• Collected data
....

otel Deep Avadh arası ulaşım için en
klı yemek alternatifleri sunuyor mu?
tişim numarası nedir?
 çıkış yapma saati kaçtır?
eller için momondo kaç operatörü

....

• Brief
Repeat all of the material above word for word, keeping each line as it appears.

• Task answer
otel Deep Avadh arası ulaşım için en
klı yemek alternatifleri sunuyor mu?
tişim numarası nedir?
 çıkış yapma saati kaçtır?
eller için momondo kaç operatörü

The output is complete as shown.